Though LITE's budget has not been finalized, Gothreaux says most operating costs will be covered by $440,000 in annual lease revenue from Global Data Systems (its chief technology integrator and data center operator), and Merlin Oil & Gas Inc. UL will also use some space. LITE has leased 22,000 square feet and has 13,000 square feet of space available for lease.

Another $60,000 in annual usage commitments for three years from three oil and gas and engineering firms will cover expenses like marketing and equipment replacement. The two conference rooms, two auditoriums and "cave" are all fully-immersive 3D venues, and daily rates are $500 for the conference rooms, $250 to $1,000 for the auditoriums and $3,000 for the cave ' the only 3D facility that allows for a virtual "walk through."

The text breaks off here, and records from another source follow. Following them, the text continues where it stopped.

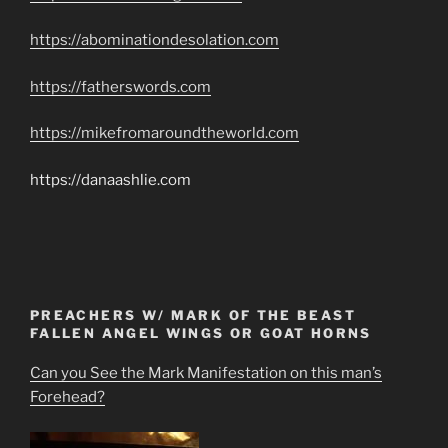
https://abominationdesolation.com
https://fatherswords.com
https://mikefromaroundtheworld.com
https://danaashlie.com
PREACHERS W/ MARK OF THE BEAST
FALLEN ANGEL WINGS OR GOAT HORNS
Can you See the Mark Manifestation on this man’s
Forehead?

Gothreaux says the anticipated increase in utility costs is the primary but not the sole reason LEDA requested the roll forward. This year the Louisiana Department of Economic Development boosted its marketing budget from $1 million to $5 million to recruit new businesses to the state, and the expectation is that LEDA will also ratchet up its effort, he says. "When the state ups its investment, they ask us to participate."

In three years, when LITE is supposed to be self-sustaining, LEDA will use the additional funds for long-term investment in the community through projects like industrial parks, Gothreaux says.

For his part, the LEDA official is still trying to figure out how the millage issue spiraled out of control, and he's assuming blame for not effectively communicating his organization's needs. Says Gothreaux, "In retrospect, if I would have provided an informational briefing on LITE and the many issues which drive up the cost of economic development and the investment aspects of that millage adjustment, things would have gone smoother."